[ENTRIES PROVIDED Boundary: Start]

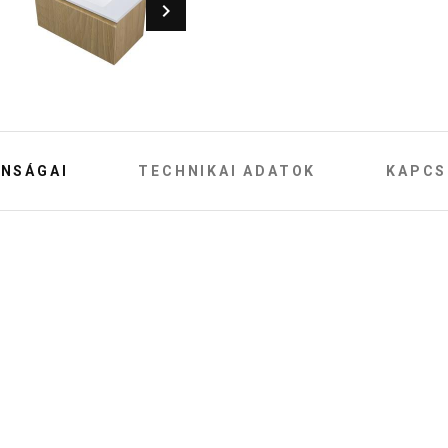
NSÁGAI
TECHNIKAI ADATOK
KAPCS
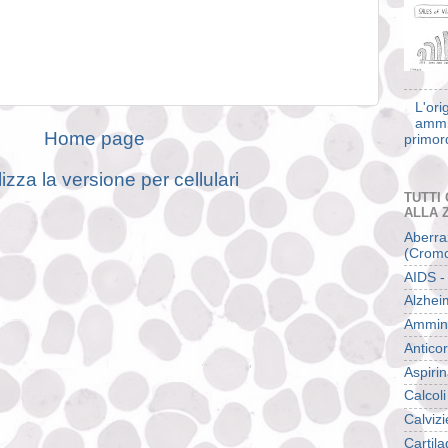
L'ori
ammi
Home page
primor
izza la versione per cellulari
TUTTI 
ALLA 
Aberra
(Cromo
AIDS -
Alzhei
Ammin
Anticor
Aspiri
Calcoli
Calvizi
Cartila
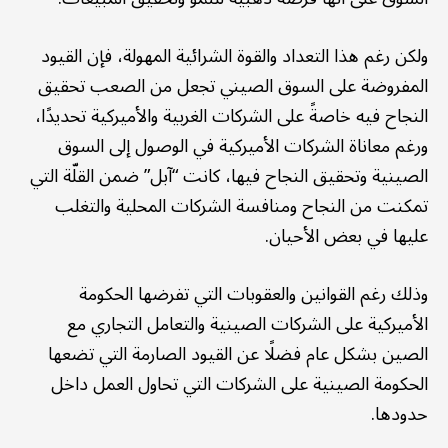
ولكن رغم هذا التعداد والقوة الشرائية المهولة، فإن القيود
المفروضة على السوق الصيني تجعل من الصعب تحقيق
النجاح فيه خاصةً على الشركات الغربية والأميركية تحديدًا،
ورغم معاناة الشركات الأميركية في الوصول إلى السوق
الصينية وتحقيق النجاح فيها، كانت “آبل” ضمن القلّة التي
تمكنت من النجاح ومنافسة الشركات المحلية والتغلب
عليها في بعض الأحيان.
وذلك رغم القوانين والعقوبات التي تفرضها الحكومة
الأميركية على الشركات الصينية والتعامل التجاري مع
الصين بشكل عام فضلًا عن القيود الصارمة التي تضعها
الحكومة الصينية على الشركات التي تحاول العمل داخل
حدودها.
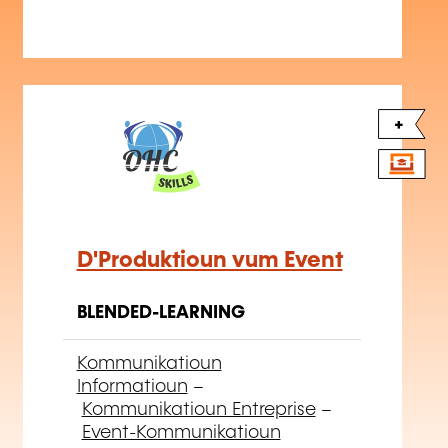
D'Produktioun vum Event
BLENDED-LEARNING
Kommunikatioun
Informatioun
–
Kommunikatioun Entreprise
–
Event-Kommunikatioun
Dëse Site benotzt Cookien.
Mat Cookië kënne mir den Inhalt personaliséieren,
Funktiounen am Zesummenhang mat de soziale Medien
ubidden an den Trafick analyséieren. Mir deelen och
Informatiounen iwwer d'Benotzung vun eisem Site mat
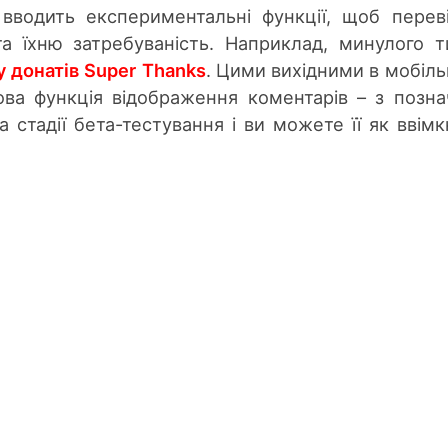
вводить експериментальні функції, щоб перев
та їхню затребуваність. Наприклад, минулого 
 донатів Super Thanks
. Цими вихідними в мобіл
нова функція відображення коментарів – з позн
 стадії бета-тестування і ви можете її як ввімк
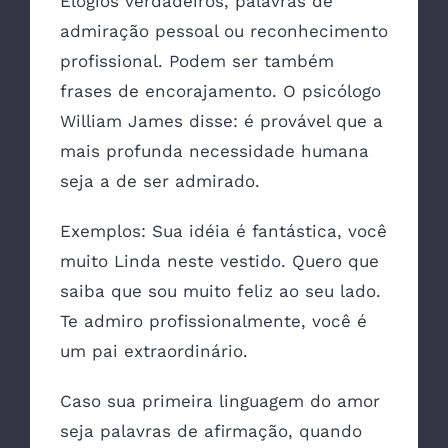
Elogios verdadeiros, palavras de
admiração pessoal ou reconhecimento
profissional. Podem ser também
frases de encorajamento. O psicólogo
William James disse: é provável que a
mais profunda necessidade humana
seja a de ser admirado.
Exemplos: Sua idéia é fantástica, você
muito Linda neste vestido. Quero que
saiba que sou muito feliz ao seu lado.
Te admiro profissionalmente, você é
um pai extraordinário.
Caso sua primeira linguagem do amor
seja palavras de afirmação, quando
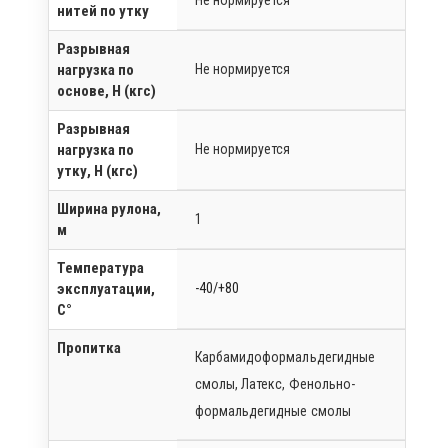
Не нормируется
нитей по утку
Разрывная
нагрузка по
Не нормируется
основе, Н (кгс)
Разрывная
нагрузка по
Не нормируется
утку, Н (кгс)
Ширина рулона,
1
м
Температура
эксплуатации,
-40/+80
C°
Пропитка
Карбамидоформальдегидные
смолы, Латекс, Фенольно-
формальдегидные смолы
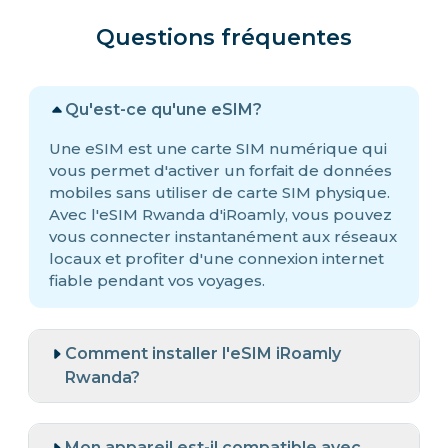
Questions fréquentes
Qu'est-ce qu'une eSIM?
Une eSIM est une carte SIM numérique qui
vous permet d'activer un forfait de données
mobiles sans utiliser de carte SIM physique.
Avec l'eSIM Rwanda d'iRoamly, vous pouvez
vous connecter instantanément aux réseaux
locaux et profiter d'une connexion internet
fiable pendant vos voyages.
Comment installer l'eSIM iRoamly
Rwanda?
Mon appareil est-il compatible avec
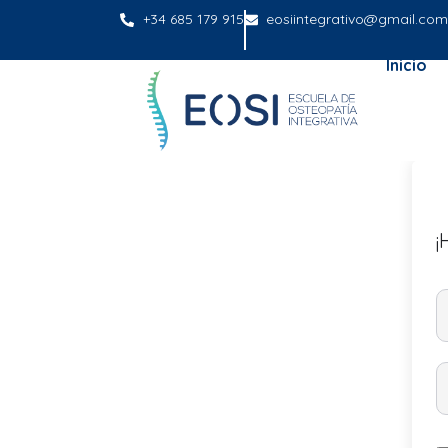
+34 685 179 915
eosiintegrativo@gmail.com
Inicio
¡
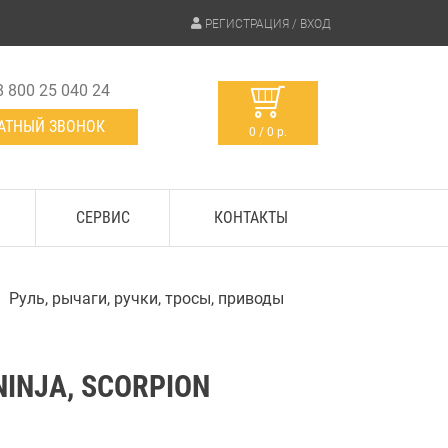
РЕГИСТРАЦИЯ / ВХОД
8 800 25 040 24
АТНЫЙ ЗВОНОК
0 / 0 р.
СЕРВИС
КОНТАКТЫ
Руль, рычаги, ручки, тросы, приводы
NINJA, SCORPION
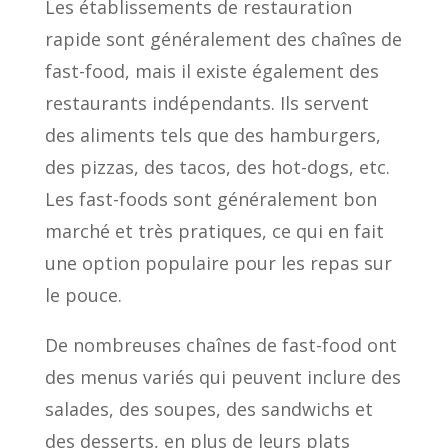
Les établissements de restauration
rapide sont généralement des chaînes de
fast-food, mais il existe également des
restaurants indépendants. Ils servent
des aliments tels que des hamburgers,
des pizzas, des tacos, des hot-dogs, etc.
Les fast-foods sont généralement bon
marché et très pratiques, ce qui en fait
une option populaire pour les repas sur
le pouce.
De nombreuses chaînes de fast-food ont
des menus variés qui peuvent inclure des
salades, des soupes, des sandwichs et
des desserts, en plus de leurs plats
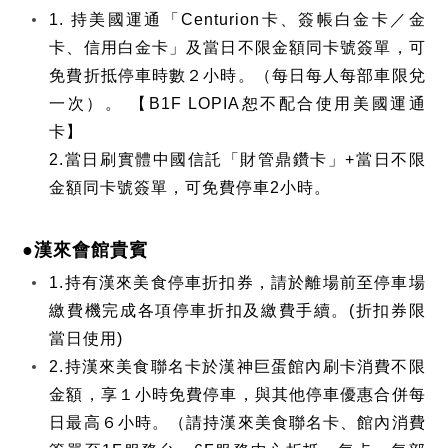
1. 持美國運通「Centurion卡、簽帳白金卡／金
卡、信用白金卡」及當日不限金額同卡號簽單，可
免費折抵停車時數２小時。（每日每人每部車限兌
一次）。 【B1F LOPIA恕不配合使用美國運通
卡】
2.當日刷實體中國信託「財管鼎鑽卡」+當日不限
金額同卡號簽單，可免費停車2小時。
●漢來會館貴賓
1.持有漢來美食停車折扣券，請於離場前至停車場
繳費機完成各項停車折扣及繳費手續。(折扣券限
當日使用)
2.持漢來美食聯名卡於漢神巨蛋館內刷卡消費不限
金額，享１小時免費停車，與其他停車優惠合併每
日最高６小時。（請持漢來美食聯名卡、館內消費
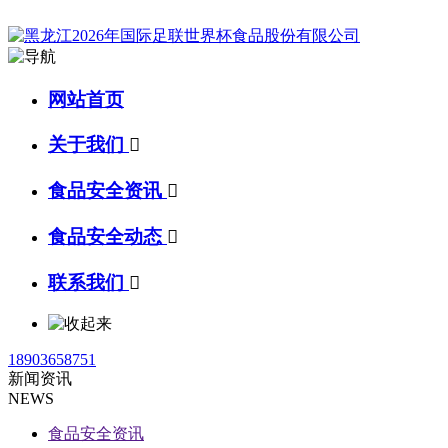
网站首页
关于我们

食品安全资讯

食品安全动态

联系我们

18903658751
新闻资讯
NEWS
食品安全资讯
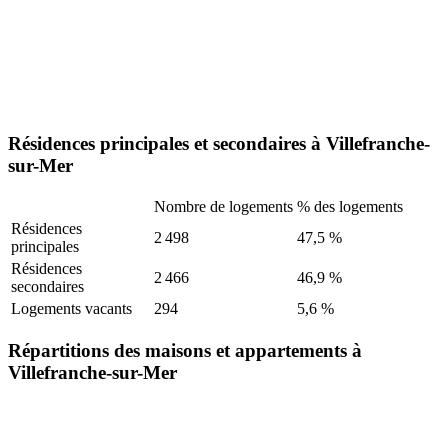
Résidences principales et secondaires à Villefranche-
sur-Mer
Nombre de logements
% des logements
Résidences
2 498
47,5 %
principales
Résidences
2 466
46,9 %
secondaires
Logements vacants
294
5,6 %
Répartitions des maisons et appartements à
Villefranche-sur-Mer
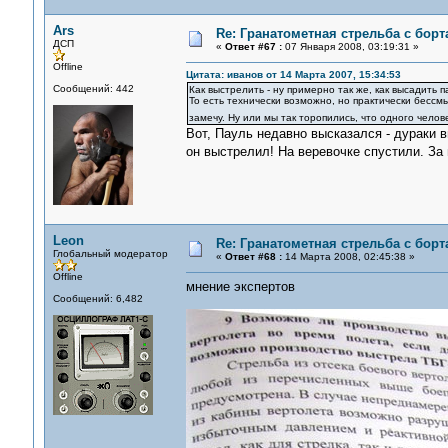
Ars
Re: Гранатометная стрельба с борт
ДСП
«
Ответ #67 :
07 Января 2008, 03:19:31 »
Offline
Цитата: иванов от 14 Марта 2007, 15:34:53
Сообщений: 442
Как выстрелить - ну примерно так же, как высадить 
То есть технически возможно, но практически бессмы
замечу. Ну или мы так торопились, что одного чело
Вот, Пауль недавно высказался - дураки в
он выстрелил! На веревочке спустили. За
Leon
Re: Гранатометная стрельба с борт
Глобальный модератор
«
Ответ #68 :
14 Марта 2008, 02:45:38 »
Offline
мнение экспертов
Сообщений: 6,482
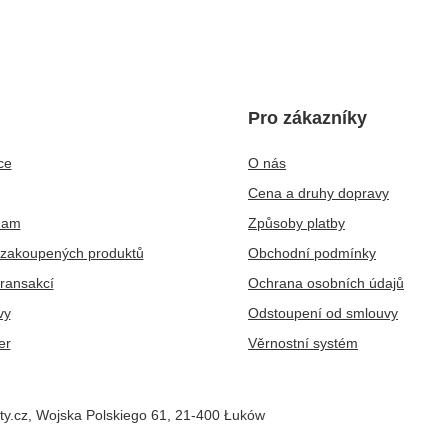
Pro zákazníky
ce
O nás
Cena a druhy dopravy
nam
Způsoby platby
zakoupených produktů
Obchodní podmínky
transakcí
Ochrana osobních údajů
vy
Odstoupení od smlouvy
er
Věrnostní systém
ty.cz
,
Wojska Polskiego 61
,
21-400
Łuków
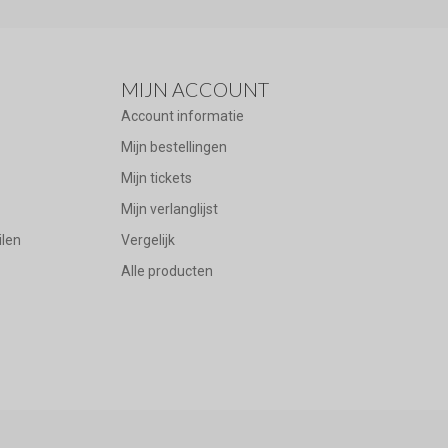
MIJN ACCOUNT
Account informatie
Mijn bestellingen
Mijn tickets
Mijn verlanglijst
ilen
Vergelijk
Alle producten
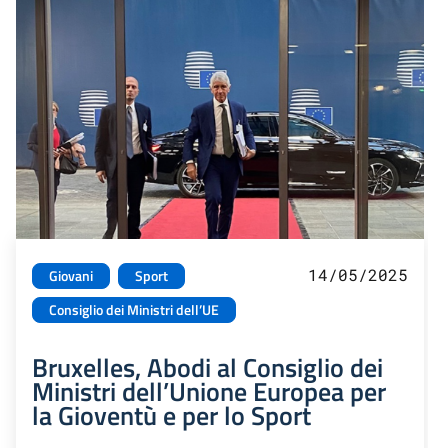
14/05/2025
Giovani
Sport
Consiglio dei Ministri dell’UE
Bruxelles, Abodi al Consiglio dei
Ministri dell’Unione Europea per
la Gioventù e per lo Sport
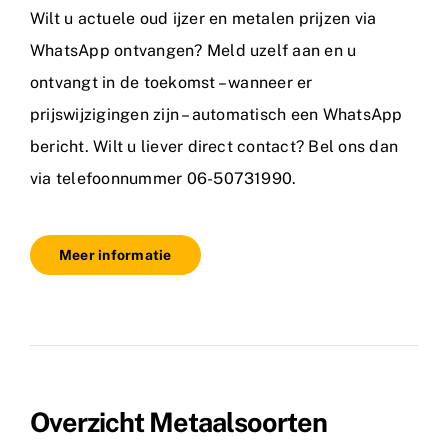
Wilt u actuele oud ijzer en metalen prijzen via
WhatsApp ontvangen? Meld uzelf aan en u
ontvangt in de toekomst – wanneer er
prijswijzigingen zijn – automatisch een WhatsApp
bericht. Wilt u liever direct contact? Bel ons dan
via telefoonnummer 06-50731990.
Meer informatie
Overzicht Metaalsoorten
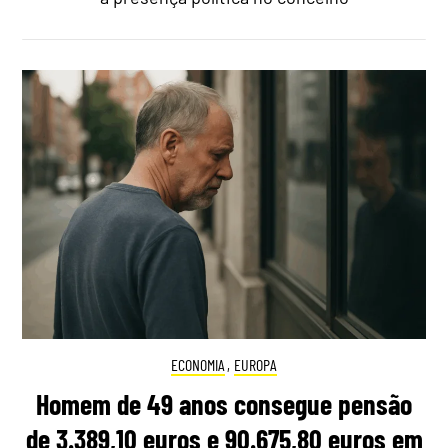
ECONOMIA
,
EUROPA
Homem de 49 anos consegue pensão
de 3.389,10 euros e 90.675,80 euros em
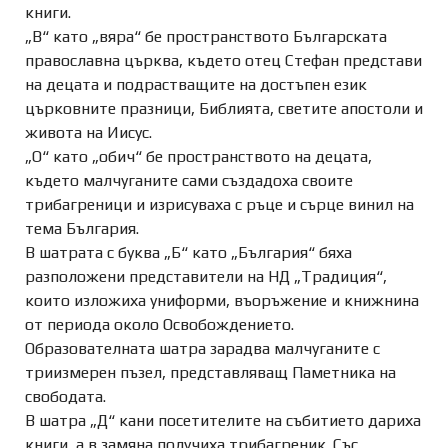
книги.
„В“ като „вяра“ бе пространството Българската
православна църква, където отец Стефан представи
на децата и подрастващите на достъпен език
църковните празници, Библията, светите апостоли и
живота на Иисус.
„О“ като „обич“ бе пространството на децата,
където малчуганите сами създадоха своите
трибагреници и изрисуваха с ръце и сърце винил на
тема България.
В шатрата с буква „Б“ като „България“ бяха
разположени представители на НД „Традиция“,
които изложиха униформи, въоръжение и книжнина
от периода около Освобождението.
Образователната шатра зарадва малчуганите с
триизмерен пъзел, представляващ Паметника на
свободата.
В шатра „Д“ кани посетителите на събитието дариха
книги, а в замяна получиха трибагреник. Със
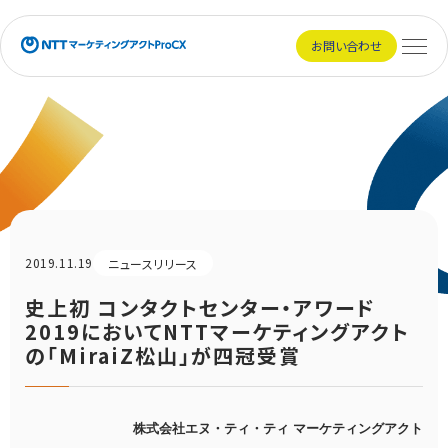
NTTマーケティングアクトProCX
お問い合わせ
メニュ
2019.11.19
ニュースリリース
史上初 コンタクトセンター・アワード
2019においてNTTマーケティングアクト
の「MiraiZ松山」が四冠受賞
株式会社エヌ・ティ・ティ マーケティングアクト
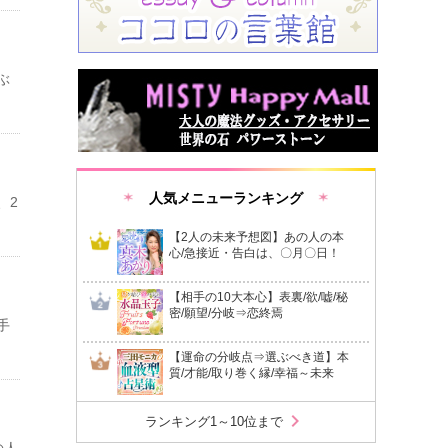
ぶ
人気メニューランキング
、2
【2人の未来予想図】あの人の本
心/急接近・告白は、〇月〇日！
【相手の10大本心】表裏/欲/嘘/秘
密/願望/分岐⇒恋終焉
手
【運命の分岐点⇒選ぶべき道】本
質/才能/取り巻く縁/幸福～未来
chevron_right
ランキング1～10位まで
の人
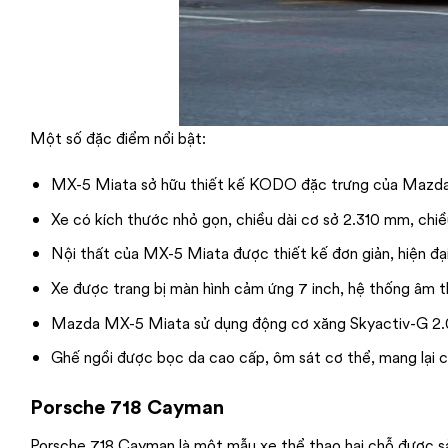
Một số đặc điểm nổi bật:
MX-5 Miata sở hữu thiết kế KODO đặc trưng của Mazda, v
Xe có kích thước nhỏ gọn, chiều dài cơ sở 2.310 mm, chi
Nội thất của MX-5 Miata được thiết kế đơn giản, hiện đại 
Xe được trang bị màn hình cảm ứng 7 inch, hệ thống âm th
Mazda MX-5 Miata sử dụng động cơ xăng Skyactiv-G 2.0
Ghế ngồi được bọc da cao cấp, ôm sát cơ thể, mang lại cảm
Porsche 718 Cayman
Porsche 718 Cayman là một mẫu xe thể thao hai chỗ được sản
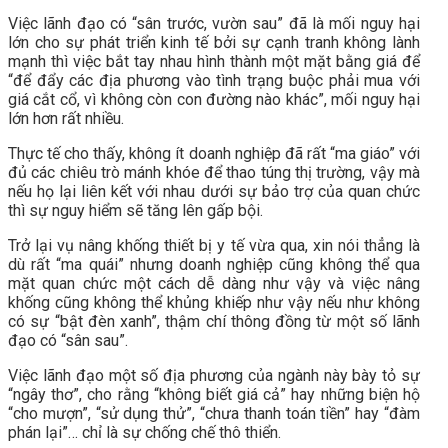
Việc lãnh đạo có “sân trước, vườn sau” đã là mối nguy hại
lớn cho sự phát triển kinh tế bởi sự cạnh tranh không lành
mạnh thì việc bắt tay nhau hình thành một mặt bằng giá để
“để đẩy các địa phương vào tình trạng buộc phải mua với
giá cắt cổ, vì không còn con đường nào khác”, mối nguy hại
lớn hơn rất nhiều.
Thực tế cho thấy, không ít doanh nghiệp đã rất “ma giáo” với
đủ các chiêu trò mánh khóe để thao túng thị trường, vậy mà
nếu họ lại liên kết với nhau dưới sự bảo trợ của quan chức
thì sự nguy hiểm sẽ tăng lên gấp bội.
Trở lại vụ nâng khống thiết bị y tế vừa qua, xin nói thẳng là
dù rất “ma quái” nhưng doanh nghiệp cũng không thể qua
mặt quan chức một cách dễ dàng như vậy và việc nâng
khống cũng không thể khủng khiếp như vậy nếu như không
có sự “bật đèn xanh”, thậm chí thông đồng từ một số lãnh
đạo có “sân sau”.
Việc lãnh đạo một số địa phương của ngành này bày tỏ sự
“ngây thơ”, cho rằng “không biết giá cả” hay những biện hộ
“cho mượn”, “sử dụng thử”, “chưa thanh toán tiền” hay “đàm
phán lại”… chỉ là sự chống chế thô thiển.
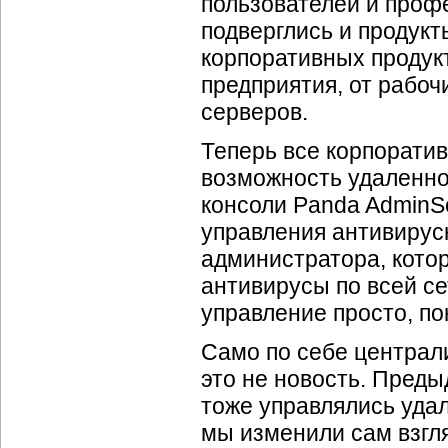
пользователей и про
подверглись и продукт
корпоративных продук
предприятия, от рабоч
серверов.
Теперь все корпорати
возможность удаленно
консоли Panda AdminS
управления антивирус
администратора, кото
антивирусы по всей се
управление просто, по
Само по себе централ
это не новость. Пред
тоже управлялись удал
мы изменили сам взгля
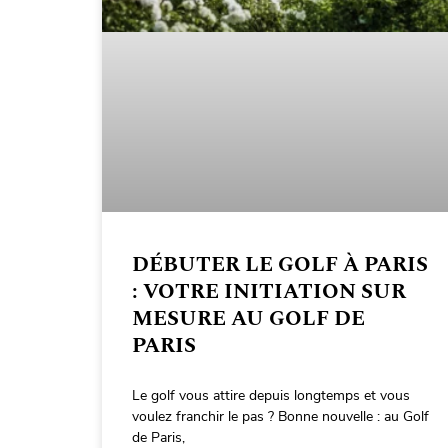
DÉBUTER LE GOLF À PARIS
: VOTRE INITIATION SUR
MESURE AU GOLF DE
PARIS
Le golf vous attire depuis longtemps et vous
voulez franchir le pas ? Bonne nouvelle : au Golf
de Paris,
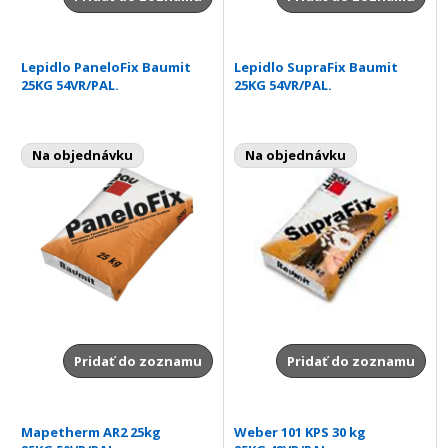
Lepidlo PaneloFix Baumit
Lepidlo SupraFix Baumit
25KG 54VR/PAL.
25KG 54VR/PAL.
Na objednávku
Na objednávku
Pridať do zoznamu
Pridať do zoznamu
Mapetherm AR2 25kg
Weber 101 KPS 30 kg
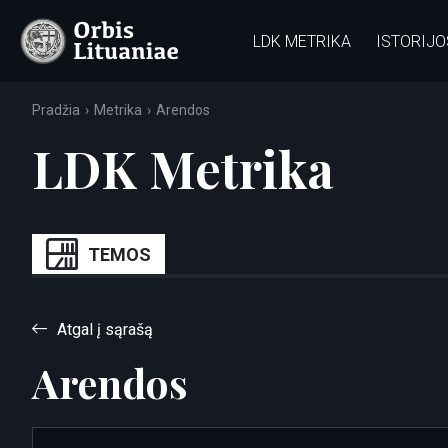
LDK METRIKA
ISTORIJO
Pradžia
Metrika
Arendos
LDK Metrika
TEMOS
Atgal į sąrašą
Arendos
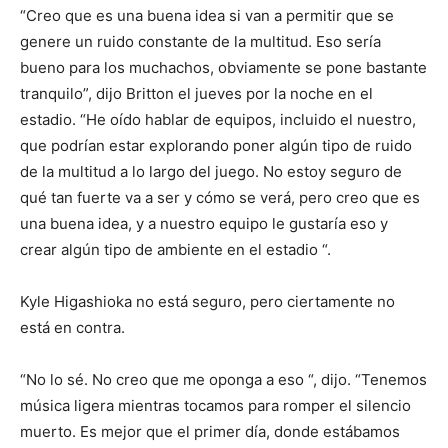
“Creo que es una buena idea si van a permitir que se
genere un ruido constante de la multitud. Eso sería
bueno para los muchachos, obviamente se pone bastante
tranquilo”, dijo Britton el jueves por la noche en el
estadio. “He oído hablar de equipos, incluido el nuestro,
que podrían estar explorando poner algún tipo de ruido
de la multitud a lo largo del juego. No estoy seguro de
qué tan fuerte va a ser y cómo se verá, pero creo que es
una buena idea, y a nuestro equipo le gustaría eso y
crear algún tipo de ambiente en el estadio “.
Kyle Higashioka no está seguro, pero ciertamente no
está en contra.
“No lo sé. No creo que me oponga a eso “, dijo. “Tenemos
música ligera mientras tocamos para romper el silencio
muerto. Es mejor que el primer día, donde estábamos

[ENTRIES PROVIDED Boundary: End]

▸ **AIM OF THE TASK**
The lines that contain the word "النجاح" are wanted; copy each of them from the records.

▸ **EXERCISE SOLUTION**
النجاح فيه خاصةً على الشركات الغربية والأميركية تحديدًا،
الصينية وتحقيق النجاح فيها، كانت “آبل” ضمن القلّة التي
تمكنت من النجاح ومنافسة الشركات المحلية والتغلب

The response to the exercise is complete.